Pasukan yang dipimpin Prancis merebut kembali Gao pada 26 Januari dari militan terkait Alqaidah yang menguasai wilayah Mali utara selama 10 bulan setelah kudeta militer.
Prancis, yang bekerja sama dengan militer Mali, pada 11 Januari meluncurkan operasi ketika militan mengancam maju ke ibu kota Mali, Bamako, setelah keraguan berbulan-bulan mengenai pasukan intervensi Afrika untuk membantu mengusir kelompok garis keras dari wilayah utara.
Mali, yang pernah menjadi salah satu negara demokrasi yang stabil di Afrika, mengalami ketidakpastian setelah kudeta militer pada Maret 2012 menggulingkan pemerintah Presiden Amadou Toumani Toure.
Masyarakat internasional khawatir negara itu akan menjadi sarang baru teroris dan mereka mendukung upaya Afrika untuk campur tangan secara militer.
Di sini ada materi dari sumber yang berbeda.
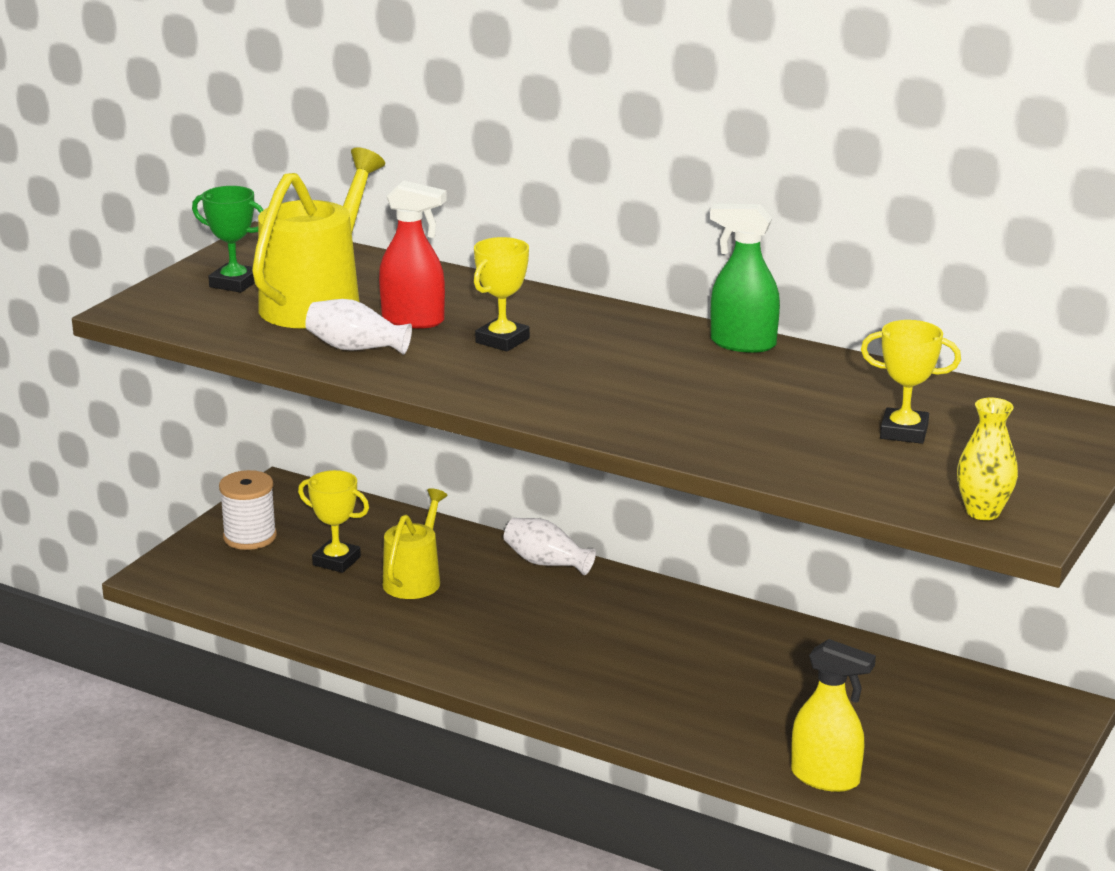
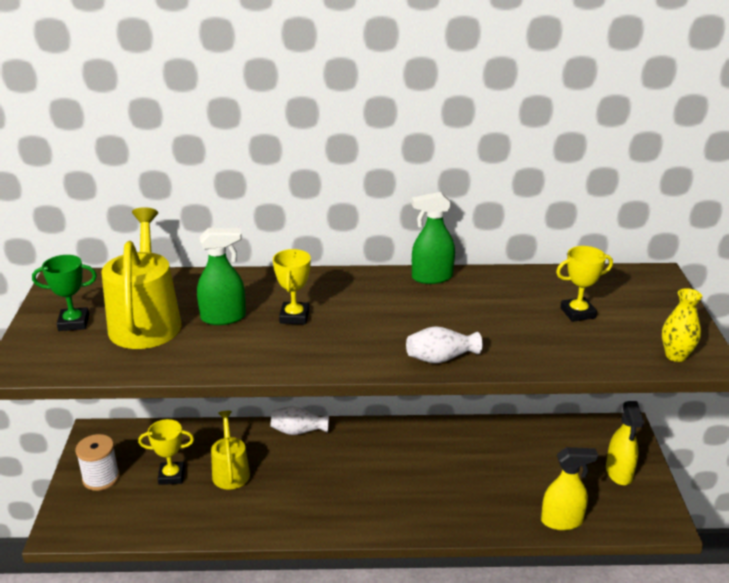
camera: 30 degrees left, 5 degrees up
white vase [305,299,412,355] -> white vase moved to [406,326,482,363]
red spray bottle [379,181,447,329] -> green spray bottle [197,228,246,325]
none -> yellow spray bottle [606,401,644,485]

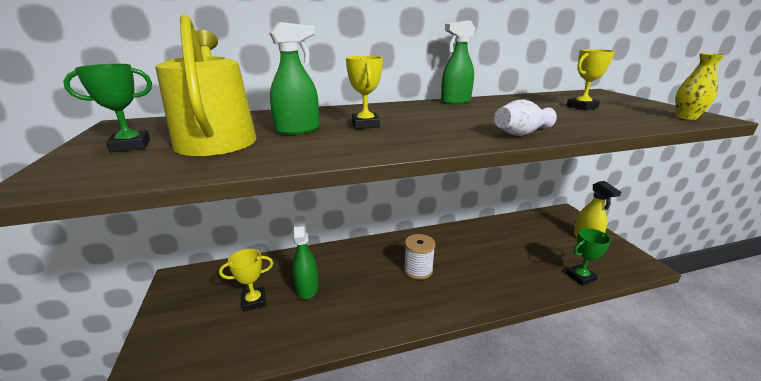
camera: 15 degrees left, 5 degrees down
white spool [75,434,120,491] -> white spool moved to [404,234,435,280]
yellow watering can [211,411,250,490] -> green spray bottle [292,216,319,299]
white vase [270,406,329,435] -> none
yellow spray bottle [541,447,598,530] -> green trophy [566,228,611,286]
PBB telah menyetujui penempatan pasukan intervensi Afrika berkekuatan sekitar 3.300 prajurit di bawah pengawasan kelompok negara Afrika Barat ECOWAS. Dengan keterlibatan Chad, yang telah menjanjikan 2 ribu prajurit, berarti jumlah pasukan intervensi itu akan jauh lebih besar.
Kelompok garis keras, yang kata para ahli bertindak di bawah payung Alqaidah di Maghribi Islam (AQIM), menguasai kawasan Mali utara, yang luasnya lebih besar daripada Prancis, sejak April tahun lalu.
Pemberontak suku pada pertengahan Januari 2012 meluncurkan lagi perang puluhan tahun bagi kemerdekaan Tuareg di wilayah utara yang mereka klaim sebagai negeri mereka, yang diperkuat oleh gerilyawan bersenjata berat yang baru kembali dari Libya. Namun, perjuangan mereka kemudian dibajak oleh kelompok-kelompok muslim garis keras.
Kudeta pasukan yang tidak puas pada Maret dimaksudkan untuk memberi militer lebih banyak wewenang guna menumpas pemberontakan di wilayah utara, namun hal itu malah menjadi bumerang dan pemberontak menguasai tiga kota utama di Mali utara dalam waktu tiga hari saja.